Terlepas dari situasi tersebut, Mateta tetap dipercaya Sage sebagai starter ketika Crystal Palace menjalani pertandingan pembuka Premier League melawan Everton. Ia bermain selama lebih dari satu jam dalam kekalahan 0-2 di Hill Dickinson Stadium. Keputusan tersebut menjadi salah satu indikasi bahwa Palace masih mengandalkan sang penyerang meskipun persoalan kontraknya belum sepenuhnya mereda.
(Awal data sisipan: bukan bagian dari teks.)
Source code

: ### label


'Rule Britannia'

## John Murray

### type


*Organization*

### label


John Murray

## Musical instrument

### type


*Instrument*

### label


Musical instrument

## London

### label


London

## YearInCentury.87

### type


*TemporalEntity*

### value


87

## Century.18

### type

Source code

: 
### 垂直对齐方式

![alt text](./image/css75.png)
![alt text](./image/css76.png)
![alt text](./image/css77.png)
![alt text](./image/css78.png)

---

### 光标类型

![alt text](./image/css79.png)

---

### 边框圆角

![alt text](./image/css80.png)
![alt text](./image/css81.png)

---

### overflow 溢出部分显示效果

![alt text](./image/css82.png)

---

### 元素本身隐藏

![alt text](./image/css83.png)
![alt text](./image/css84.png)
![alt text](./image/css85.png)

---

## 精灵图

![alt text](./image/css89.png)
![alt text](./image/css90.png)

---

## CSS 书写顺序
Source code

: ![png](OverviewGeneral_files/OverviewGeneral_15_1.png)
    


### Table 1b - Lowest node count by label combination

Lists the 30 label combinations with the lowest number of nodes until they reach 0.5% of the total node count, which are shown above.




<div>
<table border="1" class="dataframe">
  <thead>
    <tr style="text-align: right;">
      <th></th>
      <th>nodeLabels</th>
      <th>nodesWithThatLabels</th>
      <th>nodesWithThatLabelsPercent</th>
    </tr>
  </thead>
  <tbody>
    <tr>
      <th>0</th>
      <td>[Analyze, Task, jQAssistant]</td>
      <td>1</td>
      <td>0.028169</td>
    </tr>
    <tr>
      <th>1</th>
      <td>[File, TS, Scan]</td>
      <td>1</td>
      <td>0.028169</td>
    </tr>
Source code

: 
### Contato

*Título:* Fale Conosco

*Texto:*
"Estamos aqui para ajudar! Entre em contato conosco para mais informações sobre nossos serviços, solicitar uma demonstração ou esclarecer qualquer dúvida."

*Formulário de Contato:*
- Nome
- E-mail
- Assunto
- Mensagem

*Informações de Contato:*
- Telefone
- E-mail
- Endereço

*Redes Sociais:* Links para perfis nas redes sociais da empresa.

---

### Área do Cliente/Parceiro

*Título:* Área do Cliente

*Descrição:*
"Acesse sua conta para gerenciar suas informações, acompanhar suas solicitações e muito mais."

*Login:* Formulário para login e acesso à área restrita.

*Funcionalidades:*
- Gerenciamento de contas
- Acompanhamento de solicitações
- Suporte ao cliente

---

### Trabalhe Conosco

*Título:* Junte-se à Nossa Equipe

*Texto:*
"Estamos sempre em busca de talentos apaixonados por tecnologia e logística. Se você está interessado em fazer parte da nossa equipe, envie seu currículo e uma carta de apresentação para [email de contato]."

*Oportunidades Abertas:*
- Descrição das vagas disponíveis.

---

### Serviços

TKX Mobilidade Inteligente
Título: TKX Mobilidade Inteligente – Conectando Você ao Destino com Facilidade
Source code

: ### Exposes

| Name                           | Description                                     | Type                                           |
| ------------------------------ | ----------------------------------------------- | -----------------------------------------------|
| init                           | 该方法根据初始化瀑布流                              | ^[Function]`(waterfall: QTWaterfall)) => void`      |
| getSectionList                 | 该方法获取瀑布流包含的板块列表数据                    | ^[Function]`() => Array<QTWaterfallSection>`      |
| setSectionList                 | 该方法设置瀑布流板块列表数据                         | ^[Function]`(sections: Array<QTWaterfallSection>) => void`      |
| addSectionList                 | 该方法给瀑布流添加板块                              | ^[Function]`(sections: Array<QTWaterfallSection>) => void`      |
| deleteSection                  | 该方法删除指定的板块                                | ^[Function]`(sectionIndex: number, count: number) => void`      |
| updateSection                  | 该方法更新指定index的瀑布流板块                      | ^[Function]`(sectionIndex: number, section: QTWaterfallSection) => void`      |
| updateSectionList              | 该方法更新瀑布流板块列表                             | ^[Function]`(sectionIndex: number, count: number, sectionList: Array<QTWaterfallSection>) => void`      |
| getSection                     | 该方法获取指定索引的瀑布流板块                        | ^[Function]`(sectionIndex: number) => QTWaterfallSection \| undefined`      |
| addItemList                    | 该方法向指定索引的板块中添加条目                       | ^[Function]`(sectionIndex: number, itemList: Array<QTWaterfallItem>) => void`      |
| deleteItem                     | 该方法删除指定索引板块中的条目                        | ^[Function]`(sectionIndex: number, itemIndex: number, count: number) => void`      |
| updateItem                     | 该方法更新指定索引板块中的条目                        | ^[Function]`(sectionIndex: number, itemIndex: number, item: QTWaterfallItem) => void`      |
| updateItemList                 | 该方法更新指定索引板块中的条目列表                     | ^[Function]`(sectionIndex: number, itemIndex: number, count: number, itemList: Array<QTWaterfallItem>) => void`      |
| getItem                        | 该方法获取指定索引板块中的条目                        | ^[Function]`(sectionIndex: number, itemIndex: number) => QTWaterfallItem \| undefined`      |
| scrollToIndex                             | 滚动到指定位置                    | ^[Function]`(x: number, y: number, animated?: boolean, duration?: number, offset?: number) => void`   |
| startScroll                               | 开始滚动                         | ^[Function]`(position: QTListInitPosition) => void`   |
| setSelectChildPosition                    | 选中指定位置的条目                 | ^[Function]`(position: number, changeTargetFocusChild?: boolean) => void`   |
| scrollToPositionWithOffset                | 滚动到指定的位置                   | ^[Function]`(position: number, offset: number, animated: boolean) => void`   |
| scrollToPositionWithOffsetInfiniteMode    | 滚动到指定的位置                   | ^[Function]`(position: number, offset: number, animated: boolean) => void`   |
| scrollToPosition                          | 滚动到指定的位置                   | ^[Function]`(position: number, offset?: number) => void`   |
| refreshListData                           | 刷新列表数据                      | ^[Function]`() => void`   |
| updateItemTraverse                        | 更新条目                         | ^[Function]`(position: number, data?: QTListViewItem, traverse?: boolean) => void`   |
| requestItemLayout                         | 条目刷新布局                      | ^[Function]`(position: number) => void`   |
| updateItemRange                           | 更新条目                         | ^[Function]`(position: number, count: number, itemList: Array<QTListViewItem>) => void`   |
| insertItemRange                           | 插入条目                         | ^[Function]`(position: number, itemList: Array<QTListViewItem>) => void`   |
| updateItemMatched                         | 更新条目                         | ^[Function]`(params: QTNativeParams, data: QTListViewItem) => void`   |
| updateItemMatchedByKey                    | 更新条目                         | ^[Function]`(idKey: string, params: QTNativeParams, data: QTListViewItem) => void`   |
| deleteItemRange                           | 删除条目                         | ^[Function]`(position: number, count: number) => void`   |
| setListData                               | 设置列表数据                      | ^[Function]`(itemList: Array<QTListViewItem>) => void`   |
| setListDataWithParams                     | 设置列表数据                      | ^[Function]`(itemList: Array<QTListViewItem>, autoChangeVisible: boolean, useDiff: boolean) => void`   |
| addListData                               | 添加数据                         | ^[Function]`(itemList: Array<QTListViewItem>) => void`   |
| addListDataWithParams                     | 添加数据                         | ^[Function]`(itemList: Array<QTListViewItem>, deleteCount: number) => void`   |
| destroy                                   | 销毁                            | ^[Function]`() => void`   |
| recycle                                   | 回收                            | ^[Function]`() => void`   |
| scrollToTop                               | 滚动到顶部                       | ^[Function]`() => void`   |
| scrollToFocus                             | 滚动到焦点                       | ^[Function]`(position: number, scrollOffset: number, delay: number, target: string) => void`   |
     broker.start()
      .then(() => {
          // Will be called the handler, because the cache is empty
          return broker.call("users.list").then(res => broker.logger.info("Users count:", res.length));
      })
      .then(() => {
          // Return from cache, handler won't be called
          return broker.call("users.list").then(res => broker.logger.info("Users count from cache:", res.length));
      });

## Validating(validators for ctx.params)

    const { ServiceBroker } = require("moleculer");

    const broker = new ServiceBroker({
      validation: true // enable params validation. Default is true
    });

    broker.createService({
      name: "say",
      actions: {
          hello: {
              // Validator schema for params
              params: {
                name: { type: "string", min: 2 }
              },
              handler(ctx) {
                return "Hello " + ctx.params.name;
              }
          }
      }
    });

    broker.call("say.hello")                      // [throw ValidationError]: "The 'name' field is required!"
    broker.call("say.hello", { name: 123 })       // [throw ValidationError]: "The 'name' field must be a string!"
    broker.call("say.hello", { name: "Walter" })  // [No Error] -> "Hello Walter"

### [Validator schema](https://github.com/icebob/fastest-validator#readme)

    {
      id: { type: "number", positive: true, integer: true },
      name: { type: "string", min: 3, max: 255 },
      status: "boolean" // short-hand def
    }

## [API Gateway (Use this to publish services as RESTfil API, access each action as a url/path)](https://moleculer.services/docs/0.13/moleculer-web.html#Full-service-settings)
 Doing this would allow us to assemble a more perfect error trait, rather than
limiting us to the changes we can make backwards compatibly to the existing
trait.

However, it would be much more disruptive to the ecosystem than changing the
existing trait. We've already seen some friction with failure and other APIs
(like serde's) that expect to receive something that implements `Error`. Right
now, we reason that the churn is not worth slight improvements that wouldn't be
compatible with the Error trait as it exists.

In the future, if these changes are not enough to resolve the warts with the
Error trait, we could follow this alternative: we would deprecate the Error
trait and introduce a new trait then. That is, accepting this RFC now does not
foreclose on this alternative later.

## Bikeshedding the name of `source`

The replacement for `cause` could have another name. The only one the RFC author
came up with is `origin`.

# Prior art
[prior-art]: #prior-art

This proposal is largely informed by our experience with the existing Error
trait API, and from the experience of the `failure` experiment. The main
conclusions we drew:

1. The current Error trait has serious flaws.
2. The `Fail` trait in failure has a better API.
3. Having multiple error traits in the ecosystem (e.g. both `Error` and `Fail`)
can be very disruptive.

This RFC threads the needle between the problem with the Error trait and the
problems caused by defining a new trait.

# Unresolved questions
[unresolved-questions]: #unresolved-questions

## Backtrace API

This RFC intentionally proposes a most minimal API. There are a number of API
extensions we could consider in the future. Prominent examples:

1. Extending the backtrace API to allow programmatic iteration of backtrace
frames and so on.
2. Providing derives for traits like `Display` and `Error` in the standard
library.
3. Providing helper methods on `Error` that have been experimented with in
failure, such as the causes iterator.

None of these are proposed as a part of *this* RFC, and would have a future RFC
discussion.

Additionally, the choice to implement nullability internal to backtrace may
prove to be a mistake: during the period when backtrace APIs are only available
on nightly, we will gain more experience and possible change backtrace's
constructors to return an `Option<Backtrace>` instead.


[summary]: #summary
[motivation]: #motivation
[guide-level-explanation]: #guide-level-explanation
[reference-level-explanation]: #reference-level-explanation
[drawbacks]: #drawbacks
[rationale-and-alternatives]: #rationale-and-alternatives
"Saya berbicara dengannya setiap hari dan di hadapan saya, dia adalah seseorang yang ceria, bahagia berada di sini. Dia memberikan kemampuan terbaiknya dalam setiap sesi. Saya tidak melihat pemain yang memiliki masalah dengan klub atau kami, itulah mengapa dia menjadi starter pada pertandingan terakhir," kata Pierre Sage kepada wartawan.
Sage menilai persoalan yang dihadapi Jean-Philippe Mateta lebih berkaitan dengan urusan kontrak daripada komitmennya sebagai pemain. Menurutnya, Mateta tidak menunjukkan tanda-tanda kehilangan motivasi atau sengaja mengurangi usahanya di lapangan. Sang manajer bahkan menilai perilaku sang penyerang menunjukkan bahwa ia masih ingin menjadi bagian dari Palace sepanjang musim ini.
"Kalau kami memiliki masalah dengannya, dia tidak akan menjadi starter. Sekarang ini hanya masalah yang akan diselesaikan. Mungkin masalahnya dengan sang pribadi, tetapi bukan dengan pemainnya. Saya pikir dia akan bertahan. Perilakunya menunjukkan seseorang yang senang berada di sini, ingin berada di sini, dan siap berada di sini sepanjang musim," ujar Sage.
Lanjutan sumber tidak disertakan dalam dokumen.